Cette métaphore n'est pas d'El James mais bien plutôt d'Erica Jong, célèbre pour son roman érotique féministe Le Complexe d'Icare (en réalité, *La Peur de vole*r) publié en 1974 et qui réclame la possibilité d'écrire le désir féminin lié à la sexualité. El James semble lui répondre par un pied de nez car si Cinquante nuances de Grey applique son idée, il en montre aussi les failles, la vision exclusive d'Annastasia servant l'aura de mystère autour de Christian Grey plus qu'une victoire de l'épanchement féminin.
Les références, allusions, intertextualités sont nombreuses et souvent subtiles: Adam et Eve (découverte de la nudité qui brise le Paradis), le théâtre de boulevard repris dans le détournement
d'un de ses répliques cultes: "ciel mon mari!" qui devient le jouissif "ciel, ma mère!"
autant de perles d'ingéniosité qui font le délice de l'oeuvre d'El James.
Seulement voilà; tout le monde n'y goûte pas car tout le monde ne le voit pas.

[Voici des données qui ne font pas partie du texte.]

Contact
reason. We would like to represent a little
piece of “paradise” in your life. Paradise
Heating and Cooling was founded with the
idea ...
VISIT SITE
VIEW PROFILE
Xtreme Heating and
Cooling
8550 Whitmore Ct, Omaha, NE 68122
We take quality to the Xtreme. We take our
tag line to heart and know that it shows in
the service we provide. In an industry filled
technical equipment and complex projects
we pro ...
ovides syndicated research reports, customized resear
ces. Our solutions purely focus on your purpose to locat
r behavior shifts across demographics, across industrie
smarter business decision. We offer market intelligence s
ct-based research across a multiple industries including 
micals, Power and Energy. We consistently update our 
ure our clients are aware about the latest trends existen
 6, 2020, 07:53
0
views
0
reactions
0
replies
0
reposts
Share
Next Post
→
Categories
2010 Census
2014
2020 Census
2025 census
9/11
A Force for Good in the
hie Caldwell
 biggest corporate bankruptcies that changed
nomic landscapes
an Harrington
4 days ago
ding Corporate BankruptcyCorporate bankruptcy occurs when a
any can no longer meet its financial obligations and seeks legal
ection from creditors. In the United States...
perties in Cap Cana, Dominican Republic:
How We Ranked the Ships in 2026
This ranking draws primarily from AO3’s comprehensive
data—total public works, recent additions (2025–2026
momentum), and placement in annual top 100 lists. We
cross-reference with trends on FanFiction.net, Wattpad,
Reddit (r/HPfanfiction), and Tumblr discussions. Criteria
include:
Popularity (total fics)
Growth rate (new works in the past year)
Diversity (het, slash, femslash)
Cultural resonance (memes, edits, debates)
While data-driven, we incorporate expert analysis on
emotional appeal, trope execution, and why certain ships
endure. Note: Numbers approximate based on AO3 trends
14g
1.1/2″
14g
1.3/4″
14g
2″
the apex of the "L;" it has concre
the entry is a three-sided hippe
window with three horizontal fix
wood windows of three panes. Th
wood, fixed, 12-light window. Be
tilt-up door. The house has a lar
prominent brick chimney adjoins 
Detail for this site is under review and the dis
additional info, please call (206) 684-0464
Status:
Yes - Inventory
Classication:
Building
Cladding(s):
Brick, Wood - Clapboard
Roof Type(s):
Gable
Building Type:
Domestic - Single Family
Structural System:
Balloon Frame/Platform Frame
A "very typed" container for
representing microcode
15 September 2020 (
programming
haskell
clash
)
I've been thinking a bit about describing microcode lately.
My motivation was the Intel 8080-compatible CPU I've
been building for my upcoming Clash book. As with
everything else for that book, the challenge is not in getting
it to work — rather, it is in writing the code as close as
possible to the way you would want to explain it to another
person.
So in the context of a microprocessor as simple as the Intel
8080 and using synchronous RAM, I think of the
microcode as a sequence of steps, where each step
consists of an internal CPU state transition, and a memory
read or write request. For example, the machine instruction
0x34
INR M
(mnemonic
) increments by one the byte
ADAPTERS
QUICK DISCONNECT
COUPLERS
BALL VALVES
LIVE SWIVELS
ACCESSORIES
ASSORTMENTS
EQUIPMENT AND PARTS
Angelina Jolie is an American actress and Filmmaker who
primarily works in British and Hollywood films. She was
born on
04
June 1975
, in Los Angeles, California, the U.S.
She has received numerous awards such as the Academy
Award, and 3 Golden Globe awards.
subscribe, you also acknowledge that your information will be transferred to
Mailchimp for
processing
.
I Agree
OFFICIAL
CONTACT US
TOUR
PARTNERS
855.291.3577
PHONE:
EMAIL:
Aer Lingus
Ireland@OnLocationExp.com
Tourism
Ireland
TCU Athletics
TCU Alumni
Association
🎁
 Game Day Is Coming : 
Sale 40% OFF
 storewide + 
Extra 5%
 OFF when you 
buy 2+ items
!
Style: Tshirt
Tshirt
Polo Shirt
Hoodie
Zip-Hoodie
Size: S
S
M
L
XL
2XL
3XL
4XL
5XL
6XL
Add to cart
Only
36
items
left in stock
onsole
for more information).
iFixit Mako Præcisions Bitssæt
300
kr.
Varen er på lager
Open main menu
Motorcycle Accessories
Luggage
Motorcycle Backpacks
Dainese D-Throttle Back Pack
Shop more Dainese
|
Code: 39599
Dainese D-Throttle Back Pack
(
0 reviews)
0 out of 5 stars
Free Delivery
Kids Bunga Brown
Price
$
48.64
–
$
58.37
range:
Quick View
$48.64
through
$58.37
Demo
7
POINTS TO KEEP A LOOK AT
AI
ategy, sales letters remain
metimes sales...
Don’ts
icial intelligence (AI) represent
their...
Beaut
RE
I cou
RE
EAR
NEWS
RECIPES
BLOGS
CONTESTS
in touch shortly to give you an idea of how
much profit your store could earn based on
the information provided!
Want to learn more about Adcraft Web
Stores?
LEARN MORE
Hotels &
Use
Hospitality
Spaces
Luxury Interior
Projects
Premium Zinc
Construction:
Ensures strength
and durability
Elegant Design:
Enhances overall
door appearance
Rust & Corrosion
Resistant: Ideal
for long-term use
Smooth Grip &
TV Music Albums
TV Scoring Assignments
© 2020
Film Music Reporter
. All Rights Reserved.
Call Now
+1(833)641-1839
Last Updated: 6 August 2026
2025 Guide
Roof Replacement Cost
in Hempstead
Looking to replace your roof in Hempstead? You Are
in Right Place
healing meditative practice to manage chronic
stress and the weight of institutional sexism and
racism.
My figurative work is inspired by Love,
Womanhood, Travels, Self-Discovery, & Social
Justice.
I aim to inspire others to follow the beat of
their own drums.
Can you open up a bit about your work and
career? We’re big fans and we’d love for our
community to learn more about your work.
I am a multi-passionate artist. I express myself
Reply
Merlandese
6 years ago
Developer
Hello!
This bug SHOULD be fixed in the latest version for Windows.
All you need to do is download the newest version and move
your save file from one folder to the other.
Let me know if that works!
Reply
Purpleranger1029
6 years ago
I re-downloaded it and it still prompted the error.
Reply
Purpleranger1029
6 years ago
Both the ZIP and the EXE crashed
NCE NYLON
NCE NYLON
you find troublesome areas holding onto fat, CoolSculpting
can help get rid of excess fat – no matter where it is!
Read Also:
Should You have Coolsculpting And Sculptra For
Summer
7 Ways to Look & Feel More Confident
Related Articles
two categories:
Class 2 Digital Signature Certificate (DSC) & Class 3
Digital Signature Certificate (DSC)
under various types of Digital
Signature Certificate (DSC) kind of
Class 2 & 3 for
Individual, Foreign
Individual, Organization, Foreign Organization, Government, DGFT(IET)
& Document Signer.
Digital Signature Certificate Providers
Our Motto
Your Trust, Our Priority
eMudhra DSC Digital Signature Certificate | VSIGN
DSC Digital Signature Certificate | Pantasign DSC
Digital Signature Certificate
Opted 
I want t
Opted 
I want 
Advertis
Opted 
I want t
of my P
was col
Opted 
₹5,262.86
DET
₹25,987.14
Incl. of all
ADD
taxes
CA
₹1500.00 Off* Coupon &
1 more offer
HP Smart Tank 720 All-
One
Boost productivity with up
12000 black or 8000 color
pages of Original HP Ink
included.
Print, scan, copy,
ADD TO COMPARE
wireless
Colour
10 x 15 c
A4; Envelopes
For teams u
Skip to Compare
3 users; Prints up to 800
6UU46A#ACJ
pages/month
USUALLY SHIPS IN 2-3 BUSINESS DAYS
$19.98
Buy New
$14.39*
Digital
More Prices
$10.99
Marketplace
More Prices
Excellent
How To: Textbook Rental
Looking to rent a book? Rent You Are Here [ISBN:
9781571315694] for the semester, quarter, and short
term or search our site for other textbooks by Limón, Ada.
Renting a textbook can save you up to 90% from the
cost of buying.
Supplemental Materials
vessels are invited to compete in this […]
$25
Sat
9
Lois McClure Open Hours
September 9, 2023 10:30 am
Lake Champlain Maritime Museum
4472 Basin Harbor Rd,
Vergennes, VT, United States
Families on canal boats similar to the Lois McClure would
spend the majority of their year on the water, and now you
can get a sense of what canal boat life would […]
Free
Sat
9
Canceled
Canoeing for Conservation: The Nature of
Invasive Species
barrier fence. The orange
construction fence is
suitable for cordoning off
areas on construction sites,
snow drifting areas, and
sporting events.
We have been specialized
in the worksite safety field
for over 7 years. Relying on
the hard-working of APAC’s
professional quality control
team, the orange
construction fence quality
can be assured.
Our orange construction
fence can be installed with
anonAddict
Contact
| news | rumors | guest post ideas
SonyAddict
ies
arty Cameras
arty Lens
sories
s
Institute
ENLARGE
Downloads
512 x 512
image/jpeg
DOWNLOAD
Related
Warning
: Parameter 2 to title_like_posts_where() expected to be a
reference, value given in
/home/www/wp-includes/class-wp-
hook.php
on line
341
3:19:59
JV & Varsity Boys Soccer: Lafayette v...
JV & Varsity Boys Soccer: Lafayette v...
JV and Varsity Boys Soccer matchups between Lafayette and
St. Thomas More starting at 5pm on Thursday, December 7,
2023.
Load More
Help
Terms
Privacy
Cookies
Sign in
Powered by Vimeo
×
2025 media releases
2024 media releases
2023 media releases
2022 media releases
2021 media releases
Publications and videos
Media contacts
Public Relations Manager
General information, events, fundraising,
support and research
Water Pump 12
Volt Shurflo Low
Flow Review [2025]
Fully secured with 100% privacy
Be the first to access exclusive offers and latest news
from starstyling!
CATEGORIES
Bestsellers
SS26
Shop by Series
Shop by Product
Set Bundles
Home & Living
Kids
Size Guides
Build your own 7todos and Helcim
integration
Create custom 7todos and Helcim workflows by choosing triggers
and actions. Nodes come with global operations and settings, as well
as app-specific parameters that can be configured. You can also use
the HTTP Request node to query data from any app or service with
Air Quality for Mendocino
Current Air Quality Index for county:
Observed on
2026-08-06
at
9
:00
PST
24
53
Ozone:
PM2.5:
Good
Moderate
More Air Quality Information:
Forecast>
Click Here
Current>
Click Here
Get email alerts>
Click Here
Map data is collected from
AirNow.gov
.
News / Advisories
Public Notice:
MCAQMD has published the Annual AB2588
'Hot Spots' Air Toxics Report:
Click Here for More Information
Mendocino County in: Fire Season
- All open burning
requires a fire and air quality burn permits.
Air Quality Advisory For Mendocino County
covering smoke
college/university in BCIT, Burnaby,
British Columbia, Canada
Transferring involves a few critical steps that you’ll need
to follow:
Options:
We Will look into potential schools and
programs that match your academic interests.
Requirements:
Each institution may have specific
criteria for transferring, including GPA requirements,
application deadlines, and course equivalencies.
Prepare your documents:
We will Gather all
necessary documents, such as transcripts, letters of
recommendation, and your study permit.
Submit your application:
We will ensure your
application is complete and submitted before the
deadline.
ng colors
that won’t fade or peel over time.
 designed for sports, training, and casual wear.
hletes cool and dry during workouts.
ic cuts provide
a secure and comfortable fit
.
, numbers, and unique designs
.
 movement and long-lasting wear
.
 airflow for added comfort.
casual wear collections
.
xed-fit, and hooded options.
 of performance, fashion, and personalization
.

Cette intertextualité manquée, il ne reste plus au lecteur qu'un de "ces livres qu'on lit d'une main" (Herbert Léonard) où le vrai plaisir du lecteur peut se poser sur les échanges de courriels que même le film n'a pu omettre qui défie sans le savoir les paroles d'un Feldman qui considère que "les amours infidèles s'écrivent sur logiciel". En effet, c'est là que les deux personnages se rencontrent vraiment, osent se parler, se dire les choses et se livrent à une délicieuse traque amoureuse.
Etant complexe à apprécier mais recelant de nombreuses ingéniosités qui peuvent être éludées, je pose un cinq baccara (cf. ma critique des Bienveillantes de Littell) + une étoile de bonus pour ces merveilles insoupçonnées.